For days after China shocked the world in August 2015, “devaluing” its currency seemingly out of nowhere, there was only confusion as to what had just happened. Going by nothing more than the mainstream media and economic narrative fed to it by central bankers and economists (redundant), you wouldn’t have known anything was wrong at all. Manipulating currency for an unfair advantage, probably.
The US economy was booming. The oil price crash that had similarly appeared out of nowhere was a good thing, they said, a tax cut-like effect that would only make the good times better. Never mind the appearance of “overseas turmoil”, that was someone else’s problem.
None of that was true, obviously, and if you were paying attention you could see it coming. There were warnings all over the place, consistent in their direction (deflation, not inflation) spreading throughout markets. CNY wasn’t an outlier, it was perfectly consistent. I wrote on August 14, 2015, just a few days after:
That does not mean, however, that all this is over; far from it. These tremors are warnings that the “dollar” system’s decay is reaching critical points. The mainstream will tender that this is really no big deal, just a tantrum of spoiled markets unwilling to easily treat the coming end of ZIRP and accommodation; that is simply and flat out false. There is a systemic liquidity problem that is and has been fatal, exposed to a greater degree by the continued withdrawal of eurodollar bank participation – the real “printing press.”

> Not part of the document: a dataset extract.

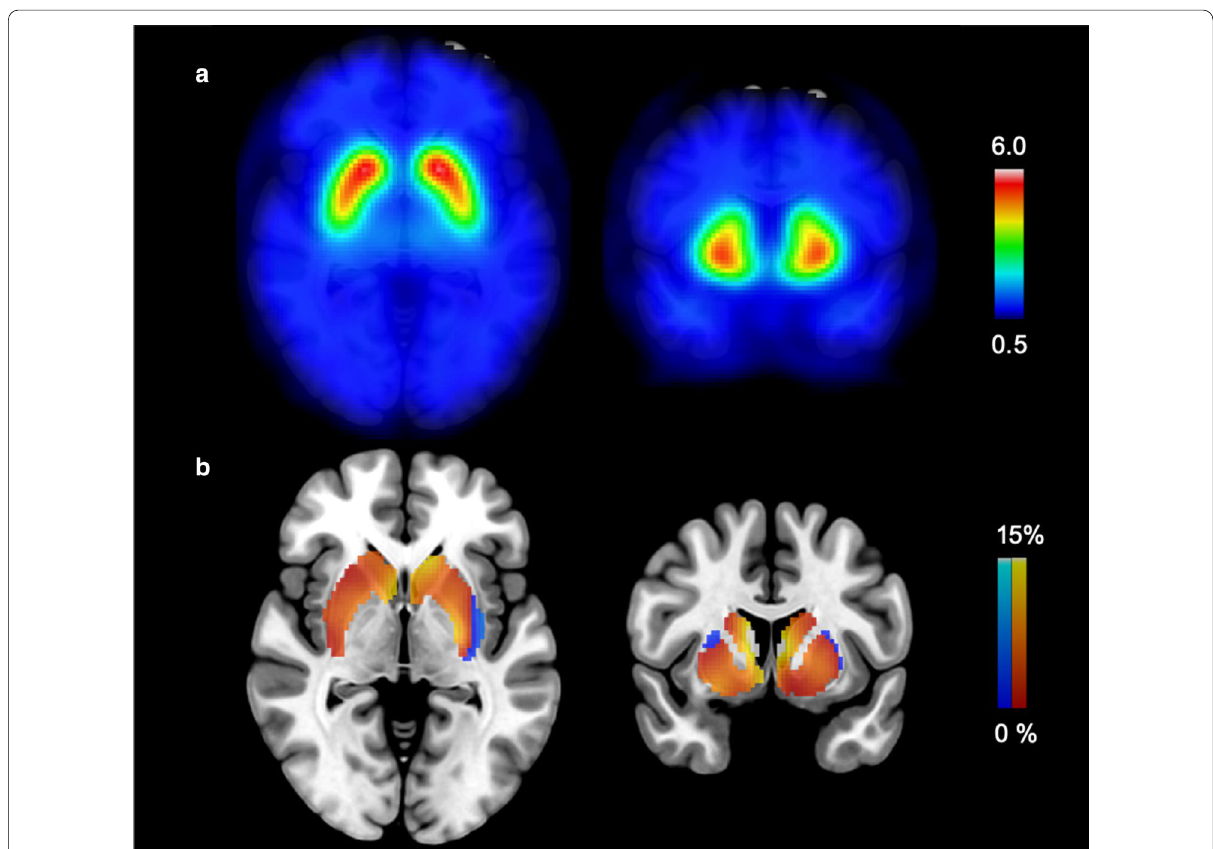
Fig. 3 Voxelwise map of sex differences in the striatum. A Average SBR age-corrected SBR 1 difference between men and women. Red-yellow scale indicates regions with higher and blue-light scale lower uptake in + women compared to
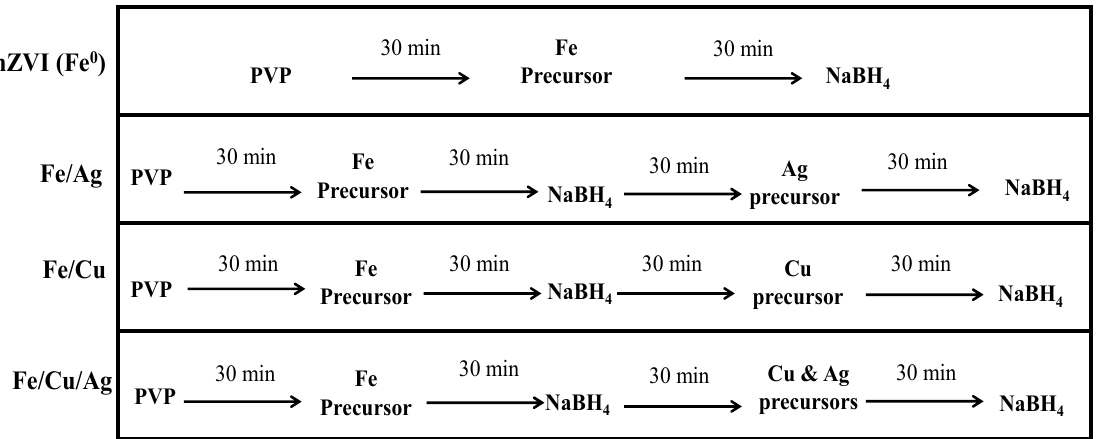
Figure 13. Summary of precursor addition sequence of the nanoparticle synthesis procedure.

Just ten days later, on Monday, August 24, Wall Street flash crashed. It was, for that day, a gruesome session. True to form, the mainstream downplayed it. Here’s but one contemporary example.
Stock markets around the world recorded dramatic declines. It’s ugly. But before you panic, let’s put this in perspective. This is hardly the worst day ever for stocks. This pullback also comes after six years of stellar stock market gains.